I appreciate that. Thank you, Cam. I appreciate the answer. Thanks for sharing everything that you have. I want to have you back on because we need to start talking a bit more. As I told you before, I don’t do a lot of clinical-type conversations and this one wasn’t at all because this was a lot more about how we need to think about VT and how we can change the profession in our practices. I think we need to do a bit more of a clinical conversation where you can talk about some how-tos, how to fix this problem, how to solve this issue. We’ll have you back for that. I want to do that course and we’ll see how that goes as well for my practice and it’d be fun. Any final words you want to say?
It’d be fun at some point to get into some of the more contentious topics, too, because those are the things that I love digging through on the logic side of it as well. I’m more than happy to do that.
I want to get angry emails from people in VT.
You know you’re doing it right if you get angry emails from people on both sides of the coin. You know then that you got it. Last words, what I’d say is for anybody out there who’s reading, if you’re in the Victoria, Vancouver Island area, always feel free to give us a buzz and come check out the office. I’d be more than happy to show people around or I’d encourage them in their local area. If they’re co-managing with VT ods, get to know them. Go check out how they approach things because it will be different depending on the person and you’ll find somebody whom you mesh well with and the practice works well and it can be a symbiotic relationship.
That’s actually a great idea. Actually, that’s another one of the points I like to make when it comes to strengthening our profession. It’s working with each other. OD to OD referrals and connections like that is what’s going to help strengthen our profession versus ignoring the problem. Let me go on a bit of a tangent. When we ignore a problem, somebody else is going to come and fill the gap, so to speak there.

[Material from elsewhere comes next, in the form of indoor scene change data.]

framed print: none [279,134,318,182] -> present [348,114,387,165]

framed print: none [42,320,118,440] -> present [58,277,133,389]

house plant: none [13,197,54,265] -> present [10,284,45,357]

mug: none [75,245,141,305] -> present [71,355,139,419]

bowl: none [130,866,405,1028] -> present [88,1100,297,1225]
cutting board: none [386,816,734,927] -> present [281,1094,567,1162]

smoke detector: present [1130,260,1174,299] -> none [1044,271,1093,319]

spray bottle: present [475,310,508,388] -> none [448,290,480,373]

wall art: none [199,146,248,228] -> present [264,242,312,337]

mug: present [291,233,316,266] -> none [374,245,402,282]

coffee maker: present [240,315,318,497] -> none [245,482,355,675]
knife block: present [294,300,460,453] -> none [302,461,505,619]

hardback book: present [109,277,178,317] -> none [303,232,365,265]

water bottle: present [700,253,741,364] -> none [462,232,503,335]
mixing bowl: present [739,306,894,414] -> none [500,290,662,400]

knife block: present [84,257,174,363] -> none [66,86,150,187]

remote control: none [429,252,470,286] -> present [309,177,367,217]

That’s not always going to be an entity that we want to be there to fill that gap. With our relationships amongst one another, we need to fill those gaps, but it helps provide a better perception to the patient, too. “My primary care OD knows what he’s doing because he or she sent me to a specialist in the area who knows what they’re doing and I got a good experience.” I go back to my primary care OD and I’m happy with that whole relationship versus something not happening to that effect. That’s going to help us build our entire profession in the long-term. I like that little point that you’ve made as well. Thanks again, Cam. I appreciate your time, and I look forward to having you back again. Thank you to everybody who’s reading. Thank you for reading and I look forward to seeing you guys in the next episode.